Hintere Abschnitte: keine Glaskörpertrübungen, hyperämische und erhöhte Papillen, Makulaödeme und große seröse Netzhautablösungen mit tiefen, cremigen Läsionen im gesamten hinteren Pol. Keine Netzhautrisse.
Die folgenden Bilder zeigen Aufnahmen des Augenfundus sowie den B-Scan der optischen Kohärenztomographie (OCT) des Patienten:
Fundusaufnahmen ohne Rötung, die große seröse Ablösungen und tiefe subretinale Läsionen (Pfeilspitzen) zeigen,mit B-Scan der optischen Kohärenztomographie, der die Ablösung bestätigt. A, rechtes Auge. B, linkes Auge.Credit: Bhatter el al.
Der B-Scan-Ultraschall bestätigt den Verdacht der beidseitigen Netzhautablösung. Die Aderhaut ist nicht davon betroffen. Im Raum steht der Verdacht auf das Vogt-Koyanagi-Harada-Syndrom, das eine beidseitige, chronische granulomatöse Uveitis beschreibt. Die Diagnose wird jedoch verworfen – ein Glück für den Patienten, wie sich später herausstellt.
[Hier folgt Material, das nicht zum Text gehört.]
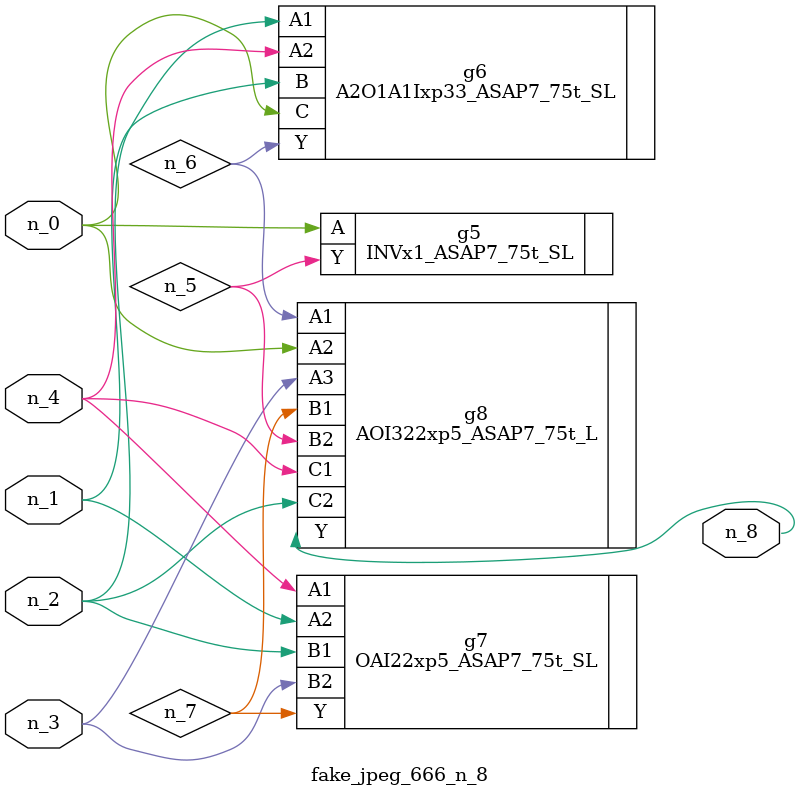
<source format=v>
module fake_jpeg_666_n_8 (n_3, n_2, n_1, n_0, n_4, n_8);

input n_3;
input n_2;
input n_1;
input n_0;
input n_4;

output n_8;

wire n_6;
wire n_5;
wire n_7;

INVx1_ASAP7_75t_SL g5 ( 
.A(n_0),
.Y(n_5)
);

A2O1A1Ixp33_ASAP7_75t_SL g6 ( 
.A1(n_2),
.A2(n_4),
.B(n_1),
.C(n_0),
.Y(n_6)
);

OAI22xp5_ASAP7_75t_SL g7 ( 
.A1(n_4),
.A2(n_1),
.B1(n_2),
.B2(n_3),
.Y(n_7)
);

AOI322xp5_ASAP7_75t_L g8 ( 
.A1(n_6),
.A2(n_0),
.A3(n_3),
.B1(n_7),
.B2(n_5),
.C1(n_4),
.C2(n_2),
.Y(n_8)
);


endmodule
</source>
Die komplette körperliche Untersuchung liefert zwei stutzig-machende Ergebnisse: Ein Blutdruck von 178/104 und ein Kreatininwert von 19,12 mg/dl werden als Anlass genommen, den Patienten aufzunehmen. Durch eine Blutdruckeinstellung kann die subretinale Flüssigkeitsansammlung und seröse Ablösung vermindert werden. Das hilft bei der Diagnosestellung: Es handelt sich um eine bilaterale hypertensive Chorioretinopathie.
Der Zungenbrecher hat Gemeinsamkeiten mit der hypertensiven Retinopathie mit einigen Extras. Durch Schädigung kleiner Aderhautgefäße kommt es zu Durchblutungsstörungen, die das Pigmentepithel der Netzhaut schädigen. Typische Zeichen sind Elschnig-Flecken (gelbliche Läsionen mit späterer Pigmentveränderung) und Siegrist-Streifen (dunkle Linien entlang der Aderhautarterien). Häufig entsteht ein Makulaödem, bei stark erhöhtem Blutdruck kann es auch zu Netzhaut- oder Pigmentepithelablösungen kommen. Die Erkrankung wird häufiger bei jungen Patienten, wie in diesem Fall, beobachtet, kann aber durch Blutdrucksenkung behandelt werden.
Der Blutdruck wird im Rahmen des Aufenthalts auf unter 140 systolisch gebracht, wodurch das Sehvermögen des Patienten deutlich verbessert und die Netzhautablösung rückgängig gemacht wurde. Neben der medikamentösen Blutdrucksenkung wird der Patient auch nephrologisch untersucht. Das Ergebnis der Nierenbiopsie: eine schwere tubulointerstitielle Fibrose und eine thrombotische Mikroangiopathie unbekannter Ätiologie. Inwieweit das mit dem erhöhten Blutdruck zusammenhängt, ist unklar. Der Patient wird fortan für einige Wochen hämodialysiert.
Ein weiteres Osterei für diesen Fall: Der Verdacht auf das Vogt-Koyanagi-Harada-Syndrom stand im Raum. Doch bei genauer Betrachtung des OCT fällt auf, dass Entzündungszeichen und charakteristische Merkmale fehlen. Wäre der Verdacht geblieben, hätte man den Patienten mit Glukokortikoiden behandelt und dadurch vermutlich eine Blutdrucksteigerung provoziert. Was lernen wir also daraus? Augen auf bei der Diagnosestellung!